Health Spending on Trauma-Related Disorders:
The Agency for Healthcare Research and Quality (AHRQ) identifies trauma-related disorders as another major source of health costs and spending in one of its helpful statistical briefs. Trauma-related disorders are what most people might call an accident that sends you to the hospital: broken bones, sprains, and other injuries.
Although most people associate injuries with emergency rooms, the brief found that almost two-thirds of trauma-related spending came from inpatient hospitals and office-based medical providers, typically physicians. Emergency room and outpatient hospital care accounted for 15 percent and 14 percent of spending, respectively. The brief drew data from the AHRQ’s Medical Expenditure Panel Survey (MEPS).
Spending on all trauma-related conditions reached $80.8 billion in 2009. The 5 most costly trauma-related disorders accounted for $58.6 billion in expenditures or 72.5 percent of the trauma total . Medical expenditures related to sprains and strains totaled $17.9 billion in 2009, while other injuries due to external causes ranked second with $16.3 billion.

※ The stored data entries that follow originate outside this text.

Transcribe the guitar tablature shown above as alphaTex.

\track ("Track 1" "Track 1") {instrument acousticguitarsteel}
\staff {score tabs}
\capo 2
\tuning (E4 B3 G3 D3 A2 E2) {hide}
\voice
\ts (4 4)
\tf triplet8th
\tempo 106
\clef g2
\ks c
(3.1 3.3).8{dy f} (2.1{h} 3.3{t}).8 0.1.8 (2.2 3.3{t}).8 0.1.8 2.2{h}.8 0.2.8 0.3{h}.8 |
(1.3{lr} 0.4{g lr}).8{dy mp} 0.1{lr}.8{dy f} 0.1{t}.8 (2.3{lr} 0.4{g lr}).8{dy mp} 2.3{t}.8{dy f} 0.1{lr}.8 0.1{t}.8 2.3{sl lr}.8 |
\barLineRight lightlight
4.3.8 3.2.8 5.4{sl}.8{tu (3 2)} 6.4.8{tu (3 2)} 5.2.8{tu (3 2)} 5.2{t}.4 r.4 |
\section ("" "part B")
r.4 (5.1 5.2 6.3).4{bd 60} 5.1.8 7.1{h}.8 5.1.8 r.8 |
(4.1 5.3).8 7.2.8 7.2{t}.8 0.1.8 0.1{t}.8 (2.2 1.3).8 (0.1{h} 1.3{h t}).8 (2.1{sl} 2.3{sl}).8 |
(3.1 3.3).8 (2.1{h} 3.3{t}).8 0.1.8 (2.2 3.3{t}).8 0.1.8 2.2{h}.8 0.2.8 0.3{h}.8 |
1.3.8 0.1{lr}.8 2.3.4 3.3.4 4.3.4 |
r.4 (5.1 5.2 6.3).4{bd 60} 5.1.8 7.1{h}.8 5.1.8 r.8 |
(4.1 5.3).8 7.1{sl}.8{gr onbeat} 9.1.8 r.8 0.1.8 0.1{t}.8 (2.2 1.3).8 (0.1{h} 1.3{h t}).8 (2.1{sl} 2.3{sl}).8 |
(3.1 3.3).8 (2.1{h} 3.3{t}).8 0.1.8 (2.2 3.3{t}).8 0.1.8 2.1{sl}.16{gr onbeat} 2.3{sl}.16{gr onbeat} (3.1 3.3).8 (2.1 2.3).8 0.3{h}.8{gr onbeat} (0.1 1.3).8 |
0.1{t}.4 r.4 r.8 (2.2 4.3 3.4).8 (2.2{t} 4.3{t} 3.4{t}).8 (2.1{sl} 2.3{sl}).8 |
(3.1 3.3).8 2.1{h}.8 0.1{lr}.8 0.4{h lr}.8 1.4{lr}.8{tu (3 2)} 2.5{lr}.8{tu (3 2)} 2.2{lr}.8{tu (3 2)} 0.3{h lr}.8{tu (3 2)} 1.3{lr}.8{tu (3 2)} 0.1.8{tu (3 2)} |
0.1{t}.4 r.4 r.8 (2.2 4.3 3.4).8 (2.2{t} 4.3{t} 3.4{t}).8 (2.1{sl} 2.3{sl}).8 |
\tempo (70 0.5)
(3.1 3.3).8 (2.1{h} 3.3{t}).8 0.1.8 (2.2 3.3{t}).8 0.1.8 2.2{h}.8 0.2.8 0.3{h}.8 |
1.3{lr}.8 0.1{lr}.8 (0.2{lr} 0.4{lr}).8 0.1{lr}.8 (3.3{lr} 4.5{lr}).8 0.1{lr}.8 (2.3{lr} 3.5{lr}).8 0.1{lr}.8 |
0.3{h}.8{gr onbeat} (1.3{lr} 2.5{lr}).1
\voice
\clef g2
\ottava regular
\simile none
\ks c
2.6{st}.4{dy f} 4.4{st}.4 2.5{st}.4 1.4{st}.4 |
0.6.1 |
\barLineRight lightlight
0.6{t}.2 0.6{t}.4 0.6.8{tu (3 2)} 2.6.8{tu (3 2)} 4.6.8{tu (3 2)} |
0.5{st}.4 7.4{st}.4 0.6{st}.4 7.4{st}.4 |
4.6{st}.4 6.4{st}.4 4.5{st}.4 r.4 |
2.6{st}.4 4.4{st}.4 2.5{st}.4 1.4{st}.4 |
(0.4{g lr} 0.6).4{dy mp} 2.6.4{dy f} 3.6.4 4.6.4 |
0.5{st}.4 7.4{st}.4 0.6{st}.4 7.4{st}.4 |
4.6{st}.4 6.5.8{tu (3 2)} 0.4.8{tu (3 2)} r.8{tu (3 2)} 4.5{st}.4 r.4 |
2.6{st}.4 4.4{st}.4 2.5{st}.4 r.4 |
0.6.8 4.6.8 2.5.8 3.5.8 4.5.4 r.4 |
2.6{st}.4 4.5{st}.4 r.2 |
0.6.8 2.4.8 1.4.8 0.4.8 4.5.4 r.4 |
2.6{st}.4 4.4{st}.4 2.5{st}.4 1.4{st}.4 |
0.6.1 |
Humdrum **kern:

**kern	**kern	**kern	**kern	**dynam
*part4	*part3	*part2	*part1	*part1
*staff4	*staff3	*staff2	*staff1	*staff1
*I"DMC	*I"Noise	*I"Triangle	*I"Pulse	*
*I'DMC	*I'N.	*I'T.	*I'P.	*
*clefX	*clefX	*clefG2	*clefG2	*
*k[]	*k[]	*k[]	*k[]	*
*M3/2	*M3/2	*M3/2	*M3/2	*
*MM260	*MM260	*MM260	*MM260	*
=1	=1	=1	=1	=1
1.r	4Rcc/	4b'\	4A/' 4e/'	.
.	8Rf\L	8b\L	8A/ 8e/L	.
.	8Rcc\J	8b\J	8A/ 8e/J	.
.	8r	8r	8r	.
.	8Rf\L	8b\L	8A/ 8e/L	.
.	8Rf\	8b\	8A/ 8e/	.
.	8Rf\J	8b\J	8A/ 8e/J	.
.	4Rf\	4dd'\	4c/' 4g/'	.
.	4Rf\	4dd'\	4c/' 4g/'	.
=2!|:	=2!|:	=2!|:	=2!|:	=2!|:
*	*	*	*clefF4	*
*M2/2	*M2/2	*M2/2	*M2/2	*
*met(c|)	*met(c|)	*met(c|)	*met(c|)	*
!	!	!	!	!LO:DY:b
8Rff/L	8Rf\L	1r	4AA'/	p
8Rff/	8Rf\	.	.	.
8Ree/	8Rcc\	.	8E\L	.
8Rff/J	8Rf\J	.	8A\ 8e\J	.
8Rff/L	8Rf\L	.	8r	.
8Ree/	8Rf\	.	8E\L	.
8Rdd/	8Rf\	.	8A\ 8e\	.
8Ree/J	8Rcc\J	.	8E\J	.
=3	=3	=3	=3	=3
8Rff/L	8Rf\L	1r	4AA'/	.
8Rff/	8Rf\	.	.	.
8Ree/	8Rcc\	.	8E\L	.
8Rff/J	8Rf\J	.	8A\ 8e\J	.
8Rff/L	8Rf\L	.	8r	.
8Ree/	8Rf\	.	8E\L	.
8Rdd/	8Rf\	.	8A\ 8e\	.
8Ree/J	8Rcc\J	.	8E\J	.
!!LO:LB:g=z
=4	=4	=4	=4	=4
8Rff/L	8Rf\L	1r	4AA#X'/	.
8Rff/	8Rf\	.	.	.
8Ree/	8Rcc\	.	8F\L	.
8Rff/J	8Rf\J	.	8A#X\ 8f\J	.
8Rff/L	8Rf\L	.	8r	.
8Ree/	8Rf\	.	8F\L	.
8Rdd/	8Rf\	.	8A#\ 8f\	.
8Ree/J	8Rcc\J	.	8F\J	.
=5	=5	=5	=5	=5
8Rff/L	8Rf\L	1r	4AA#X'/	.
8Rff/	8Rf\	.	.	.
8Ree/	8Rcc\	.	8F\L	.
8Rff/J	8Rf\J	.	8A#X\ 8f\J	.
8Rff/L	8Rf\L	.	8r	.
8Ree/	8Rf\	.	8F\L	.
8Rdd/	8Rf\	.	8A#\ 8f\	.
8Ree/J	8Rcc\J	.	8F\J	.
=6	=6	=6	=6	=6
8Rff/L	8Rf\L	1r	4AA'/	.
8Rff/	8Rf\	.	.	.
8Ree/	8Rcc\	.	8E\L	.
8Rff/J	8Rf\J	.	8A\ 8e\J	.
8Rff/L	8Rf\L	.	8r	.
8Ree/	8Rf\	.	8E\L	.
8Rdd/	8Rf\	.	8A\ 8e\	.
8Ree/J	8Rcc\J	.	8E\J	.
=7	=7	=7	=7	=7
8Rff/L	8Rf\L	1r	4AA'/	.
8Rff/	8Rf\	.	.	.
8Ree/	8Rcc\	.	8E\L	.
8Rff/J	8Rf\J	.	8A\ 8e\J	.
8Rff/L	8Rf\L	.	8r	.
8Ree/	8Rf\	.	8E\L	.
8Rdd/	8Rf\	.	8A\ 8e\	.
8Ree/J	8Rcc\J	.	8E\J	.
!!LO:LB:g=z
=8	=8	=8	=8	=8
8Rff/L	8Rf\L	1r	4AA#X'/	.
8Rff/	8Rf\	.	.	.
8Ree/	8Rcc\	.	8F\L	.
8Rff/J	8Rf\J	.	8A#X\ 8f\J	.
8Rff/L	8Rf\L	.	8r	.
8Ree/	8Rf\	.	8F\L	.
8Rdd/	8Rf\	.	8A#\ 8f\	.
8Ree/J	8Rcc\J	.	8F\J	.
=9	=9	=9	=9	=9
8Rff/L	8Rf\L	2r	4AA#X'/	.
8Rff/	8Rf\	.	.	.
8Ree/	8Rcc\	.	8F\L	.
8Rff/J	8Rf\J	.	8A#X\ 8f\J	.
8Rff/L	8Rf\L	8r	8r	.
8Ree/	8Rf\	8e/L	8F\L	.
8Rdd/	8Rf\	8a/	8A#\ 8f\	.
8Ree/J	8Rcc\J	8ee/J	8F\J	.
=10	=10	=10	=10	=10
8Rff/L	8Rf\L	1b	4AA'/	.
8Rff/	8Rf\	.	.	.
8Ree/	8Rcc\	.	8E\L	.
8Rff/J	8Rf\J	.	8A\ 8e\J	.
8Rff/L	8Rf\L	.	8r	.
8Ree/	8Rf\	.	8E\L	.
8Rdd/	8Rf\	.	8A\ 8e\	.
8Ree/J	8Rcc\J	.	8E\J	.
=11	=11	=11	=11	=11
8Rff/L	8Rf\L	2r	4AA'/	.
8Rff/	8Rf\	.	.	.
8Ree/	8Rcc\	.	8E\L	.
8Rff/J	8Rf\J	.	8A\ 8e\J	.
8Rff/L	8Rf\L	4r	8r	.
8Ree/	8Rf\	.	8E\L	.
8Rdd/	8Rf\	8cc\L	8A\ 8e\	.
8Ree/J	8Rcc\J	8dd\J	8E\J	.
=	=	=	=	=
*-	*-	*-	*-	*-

Fractures of the lower and upper limbs totaled $12.0 billion and $7.0 billion, respectively. Other fractures accounted for $5.4 billion in medical expenses.
In 2009, 12.6 percent of persons residing in the Midwest received treatment for trauma-related disorders. People in other regions of the country had lower rates of treatment for trauma-related disorders – the Northeast at 10.6 percent, the South at 10.4 percent, and the West at 10.9 percent. Compared to individuals living in an MSA, persons living in non-MSA areas were more likely to receive of treatment for trauma-related disorders (10.7 versus 12.7 percent).
Other findings from the statistical brief include:
- Trauma-related disorders, as a group, were among the top five conditions for health care spending in 2009.
- Cases cost an average of $2,426 per person among those who had to pay anything.
- The elderly, people ages 65 and older, were most likely to be treated for trauma-related disorders.
- Non-hispanic white patients made up the largest group of people treated for those disorders, at 12.9 percent.
- High- and low-income people accounted for similar proportions of trauma-related care. People earning above 400 percent of the federal poverty level made up the largest share of cases, at 12.1 percent.